For the ones who do not want to go out, but rather would stay at home and watch some TV, there is a news site SocialGuide.com that allows sending the TV viewers of the same show/movie/etc. your comments on a mobile phone. SocialGuide.com uses these viewers’ ratings to compile an overall – citizen – rating of a particular TV show.
According to the founder of SocialGuide.com, the information that is volunteerly submitted by a viewer – is beyond valuable to the TV companies and advertisers. It allows them to create a product that would satisfy the needs of today’s TV viewers based on what’s being liked or not on TV today.
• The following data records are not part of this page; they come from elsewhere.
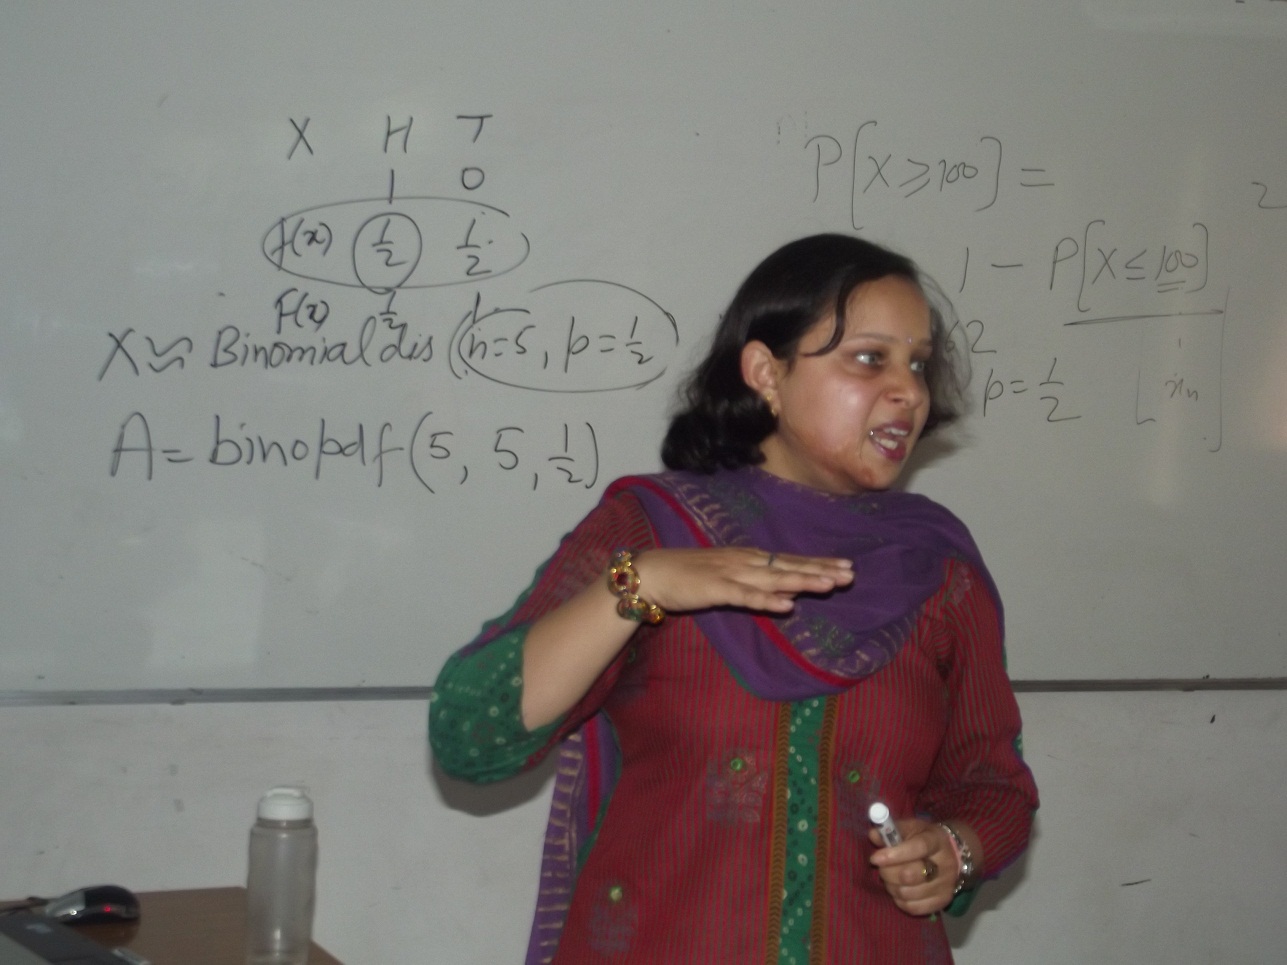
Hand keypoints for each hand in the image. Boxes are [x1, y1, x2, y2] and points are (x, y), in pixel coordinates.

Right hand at [632, 547, 853, 614]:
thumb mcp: (731, 578)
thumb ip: (761, 585)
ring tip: (829, 585)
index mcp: (749, 558)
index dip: (818, 563)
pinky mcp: (716, 589)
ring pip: (773, 579)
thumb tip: (792, 591)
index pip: (790, 560)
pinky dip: (766, 600)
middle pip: (789, 566)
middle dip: (820, 570)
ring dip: (802, 580)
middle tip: (850, 574)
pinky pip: (746, 596)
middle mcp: (745, 562)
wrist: (653, 572)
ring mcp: (732, 574)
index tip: (845, 566)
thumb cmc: (690, 576)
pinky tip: (786, 606)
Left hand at [868, 817, 959, 916]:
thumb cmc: (926, 838)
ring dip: (891, 886)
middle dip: (888, 872)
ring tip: (889, 878)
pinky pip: (913, 908)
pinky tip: (898, 890)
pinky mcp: (943, 902)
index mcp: (937, 841)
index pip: (918, 848)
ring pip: (908, 893)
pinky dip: (899, 900)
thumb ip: (892, 830)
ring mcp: (946, 886)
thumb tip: (873, 835)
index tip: (875, 858)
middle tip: (881, 867)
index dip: (894, 854)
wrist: (954, 854)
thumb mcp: (912, 828)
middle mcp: (945, 865)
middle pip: (910, 875)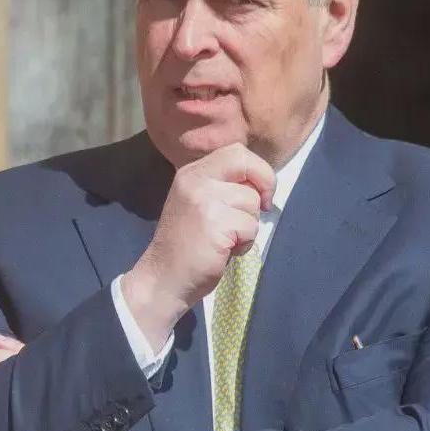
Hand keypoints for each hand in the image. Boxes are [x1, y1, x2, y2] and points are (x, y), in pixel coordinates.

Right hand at [123, 143, 275, 350]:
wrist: (163, 278)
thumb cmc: (187, 246)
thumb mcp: (200, 203)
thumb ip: (223, 187)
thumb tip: (259, 182)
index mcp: (192, 172)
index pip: (236, 151)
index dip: (257, 169)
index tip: (260, 193)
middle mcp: (195, 179)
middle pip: (245, 162)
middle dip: (266, 182)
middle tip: (264, 206)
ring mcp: (203, 200)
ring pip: (252, 201)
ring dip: (249, 225)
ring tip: (228, 239)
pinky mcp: (214, 223)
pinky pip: (250, 227)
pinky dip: (245, 243)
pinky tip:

Other new startups worth to note among the presenters and attendees of the Internet Week NY are Yipit – that consolidates the information about sales and discounts on products and services across multiple sites and then allows for the user to search for them by keywords and I-Ella – the site that is currently “by invitation only”. The users of I-Ella can showcase, sell, rent and exchange the clothing out of their closet and pay 10 percent commission on all the transactions. Part of the commission goes to the charities of their choice.
Manilla.com – another new Internet project presented during the Internet Week - allows to pay the bills simple and fast, thus - to save the trees. I can see how it could become popular among the eco-friendly and environmentalists.
All in all, the atmosphere during the Internet Week in NYC was energetic. So many ideas were tossed around. So many people attended. And so many people were left wondering, which one of these companies will be the next Google, Facebook, Netflix or eBay?
The opportunities are endless. And I'm definitely coming back next year...
In your opinion, which sites talked about above would make it in the industry, and why?